The Okie asks the others to shut up, but they don’t listen. He checks his shirt pocket, shakes out a cigarette and lights it. He blows a plume and hands the girl the lighter once again. She just holds it in her hand, looking up at the faces around her. The whirl of attention. Who is she to have such attention?
‘What is she? Five, Okie? Shouldn’t you wait until ten?’
‘I told you to shut up.’
And then Adele notices it. Her mother’s chiffon gown
, the image that she had fled since dawn. It has cornered her here. A garment without a body, animated through terrible magics. The jerked and slouching movements as if borne on damaged feet. The emptiness where a head and face should be.
‘What’s bloody wrong with the guards, today,’ shouts a soldier. ‘Who the hell is that?’
‘Nobody,’ answers another. ‘The girl’s mother.

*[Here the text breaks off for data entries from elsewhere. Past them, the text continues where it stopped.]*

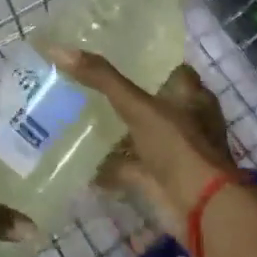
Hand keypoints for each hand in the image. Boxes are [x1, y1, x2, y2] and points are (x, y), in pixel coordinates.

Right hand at [52, 51, 239, 239]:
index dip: (141, 59)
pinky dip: (106, 164)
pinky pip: (126, 165)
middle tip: (79, 81)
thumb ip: (101, 78)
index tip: (106, 51)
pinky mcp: (157, 177)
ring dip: (112, 129)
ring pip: (136, 132)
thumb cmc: (178, 146)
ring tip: (72, 114)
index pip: (166, 67)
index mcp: (191, 95)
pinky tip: (78, 158)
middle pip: (148, 100)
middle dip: (119, 95)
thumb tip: (58, 48)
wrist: (198, 208)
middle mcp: (185, 119)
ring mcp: (171, 150)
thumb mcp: (139, 106)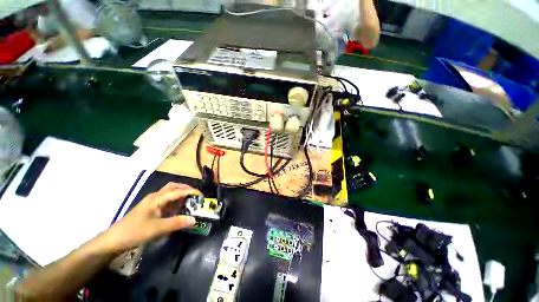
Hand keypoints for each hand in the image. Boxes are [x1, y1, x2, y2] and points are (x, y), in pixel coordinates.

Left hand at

Some whore from Carenage.’
The dress spots Adele and flies toward her as if borne upon storm-winds. A hand appears from the sleeve, and it holds her with a grip that no human could ever match. Adele is dragged like a doll toward the gates of the base, back toward the village and the life that awaits her there, and all about is laughter at this spectacle. Finally, the pulling stops. The dress wheels to face the soldiers, and a voice comes forth like a mother’s. It shouts and lays accusations against all those milling about to take in the sport. It calls men by name and shames them and charges them with stupidity and cruelty. It shouts out their unfaithfulness, the helplessness of their bodies, the lies of their manhood. There is a shift in the laughter around her, an uneasiness growing into malice.

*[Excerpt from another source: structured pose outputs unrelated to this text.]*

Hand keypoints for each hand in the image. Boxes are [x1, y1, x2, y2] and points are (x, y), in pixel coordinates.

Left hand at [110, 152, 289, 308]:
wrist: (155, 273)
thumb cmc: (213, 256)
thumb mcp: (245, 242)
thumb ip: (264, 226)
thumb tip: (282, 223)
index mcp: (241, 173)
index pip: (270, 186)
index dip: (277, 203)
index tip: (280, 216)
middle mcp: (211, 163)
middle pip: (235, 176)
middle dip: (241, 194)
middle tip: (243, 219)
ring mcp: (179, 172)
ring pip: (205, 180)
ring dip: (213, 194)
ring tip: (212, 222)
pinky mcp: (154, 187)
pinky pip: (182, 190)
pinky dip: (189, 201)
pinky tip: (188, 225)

‘You lies,’ she screams. ‘You lives of comforting lies.…’
A smash of oil and filth in Adele’s nostrils. She gasps and staggers with the violence of the attack, and turns just quickly enough to see a soldier moving away with the empty wash bucket. Giggling like an idiot. The water filled with oil and tar and solvents entirely soaks her mother, the intended target, but some of it has splashed upon Adele too, clogging her nose and soaking the back of her neck, her head. It stinks so much she retches. Gasoline vapours. It will never come out, Adele knows instantly. They will forever stink of something shat from the bowels of the earth and cooked in hell. They will never be clean again.